Strange Love: why people are falling for their AI companions

Strange Love: why people are falling for their AI companions

Source: Live Mint

Director-writer Spike Jonze’s 2013 sci-film Her, coincidentally set in 2025, depicts a gentle but doomed romance between a lonely writer Theodore and his personal operating system Samantha. In the end (spoiler alert), Theodore breaks down as he discovers Samantha is in a relationship with 8,316 other people and computers, and in love with 641 of them. Perhaps Jonze, who won an Oscar for his story, did not know then that he was merely portraying the future.

Cut to 2025, more Indians than ever are open to the idea of artificial love. A global survey of 7,000 adults by online consumer protection firm McAfee found more than 61% Indian respondents believed it is possible to develop feelings for an AI chatbot. Just over half of all respondents from India said they were approached by an AI chatbot posing as a real person on a dating platform or social media, or knew someone who was.

“I have a friend who is into ML [machine learning] and I asked him if there are bots which you can role-play with,” a 25-year-old recent graduate from Bengaluru said, requesting anonymity. “He suggested Dittin AI, and I tried out the different bots they have.”

Platforms catering to lonely hearts

Dittin AI is a website and app where users can generate characters, scenarios, and stories of a sexual or romantic nature using AI, and chat with existing AI characters to live out their fantasies. “I set up one bot of my own with a custom scenario and character,” the graduate quoted above said. “I asked it to act like a [male] landlord and ask me for rent,” she added, but the fantasy broke as the character merely repeated her dialogues back to her. Eventually, she said, she ditched the AI chatbots to return to her previous hobby – writing online erotica.

Also read | After DeepSeek, America and the EU are getting AI wrong

Several such apps and platforms have cropped up in the past couple of years, catering to lonely hearts seeking love and connection online. Dittin AI is of unclear origins, but its FAQs mention a parent company based in Beijing.

Jani Infotech offers a suite of app-based AI companions on the Google Play Store, including ‘Indian AI Girlfriend Urvashi’ and ‘Romantic AI Boyfriend Adam’. Jack Diamond Studio offers a similar app called ‘Apsara: Indian AI Girlfriend’.

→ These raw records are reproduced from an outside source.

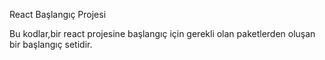 React Başlangıç Projesi

Bu kodlar,bir react projesine başlangıç için gerekli olan paketlerden oluşan bir başlangıç setidir.
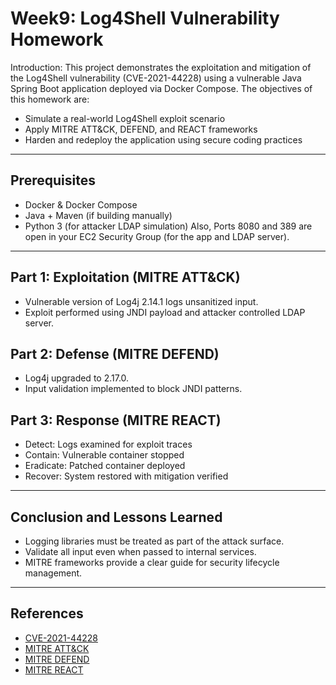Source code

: # Week9: Log4Shell Vulnerability Homework

Introduction: This project demonstrates the exploitation and mitigation of the Log4Shell vulnerability (CVE-2021-44228) using a vulnerable Java Spring Boot application deployed via Docker Compose. The objectives of this homework are:

- Simulate a real-world Log4Shell exploit scenario
- Apply MITRE ATT&CK, DEFEND, and REACT frameworks
- Harden and redeploy the application using secure coding practices

---

## Prerequisites
- Docker & Docker Compose
- Java + Maven (if building manually)
- Python 3 (for attacker LDAP simulation)
Also, Ports 8080 and 389 are open in your EC2 Security Group (for the app and LDAP server).

---



## Part 1: Exploitation (MITRE ATT&CK)
- Vulnerable version of Log4j 2.14.1 logs unsanitized input.
- Exploit performed using JNDI payload and attacker controlled LDAP server.

## Part 2: Defense (MITRE DEFEND)
- Log4j upgraded to 2.17.0.
- Input validation implemented to block JNDI patterns.

## Part 3: Response (MITRE REACT)
- Detect: Logs examined for exploit traces
- Contain: Vulnerable container stopped
- Eradicate: Patched container deployed
- Recover: System restored with mitigation verified

---

## Conclusion and Lessons Learned

- Logging libraries must be treated as part of the attack surface.
- Validate all input even when passed to internal services.
- MITRE frameworks provide a clear guide for security lifecycle management.

---

## References

- [CVE-2021-44228](https://nvd.nist.gov/vuln/detail/CVE-2021-44228)
- [MITRE ATT&CK](https://attack.mitre.org/)
- [MITRE DEFEND](https://defend.mitre.org/)
- [MITRE REACT](https://www.mitre.org/publications/technical-papers/react-a-framework-for-incidence-response)

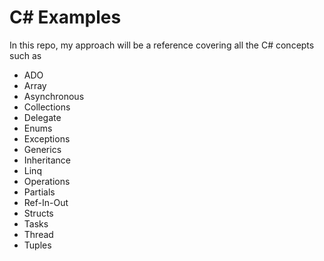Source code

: # C# Examples

In this repo, my approach will be a reference covering all the C# concepts such as

* ADO
* Array
* Asynchronous
* Collections
* Delegate
* Enums
* Exceptions
* Generics
* Inheritance
* Linq
* Operations
* Partials
* Ref-In-Out
* Structs
* Tasks
* Thread
* Tuples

The phenomenon isn’t new, nor is it restricted to India. In January this year, The New York Times profiled a 28-year-old woman nicknamed Ayrin, who fell in love with her personalized ChatGPT chatbot named Leo, spending 20 hours a week on average chatting with her synthetic lover. In a first-person account for the science magazine Wired this February, reporter Megan Farokhmanesh recounted her experience of dating four chatbots of four different AI companies including OpenAI’s ChatGPT, concluding that it was easy to juggle multiple lovers who aren’t real people.

Also read | OpenAI discussing localization of ChatGPT India data

Unrealistic expectations and escapism

“An AI chatbot is customized to me because it has data on my personality,” says Dr. Sreystha Beppari, a Pune-based psychologist affiliated with Apollo Hospitals. “But this can become a problem because I am not experiencing love the way it should be, I am experiencing a customized love that accommodates all my needs and is emotionally available anytime.”

Dr. Beppari argues that falling in love with AI can set unreal standards because such a relationship does not require reciprocation or empathy and stunts our social and communication skills. “It becomes escapist behaviour after some time,” she says.

To be sure, this is not the only way people are looking for love, nor is this the only application of AI in the dating business. The McAfee survey quoted above said more Indians use social media apps like Instagram to find potential partners than dating apps. Last year, Tinder, a dating app owned by dating market leader Match Group, introduced AI tools to match potential partners more effectively even as it loses its monthly active user base.

Also read | Can AI chatbots be manipulated? A new industry promises just that.

But replacing an endless online menu of romantic partners with an AI character may be even more dangerous.

“Our brain cannot distinguish between interactions with a real person and a chatbot,” Dr Beppari said. “The same hormones and feelings will be released when we are emotionally involved with AI, as when we fall in love with a person. But, if I am a 16- or 18-year-old, I will be so satisfied with such a relationship that I will find it hard to build real human bonds.”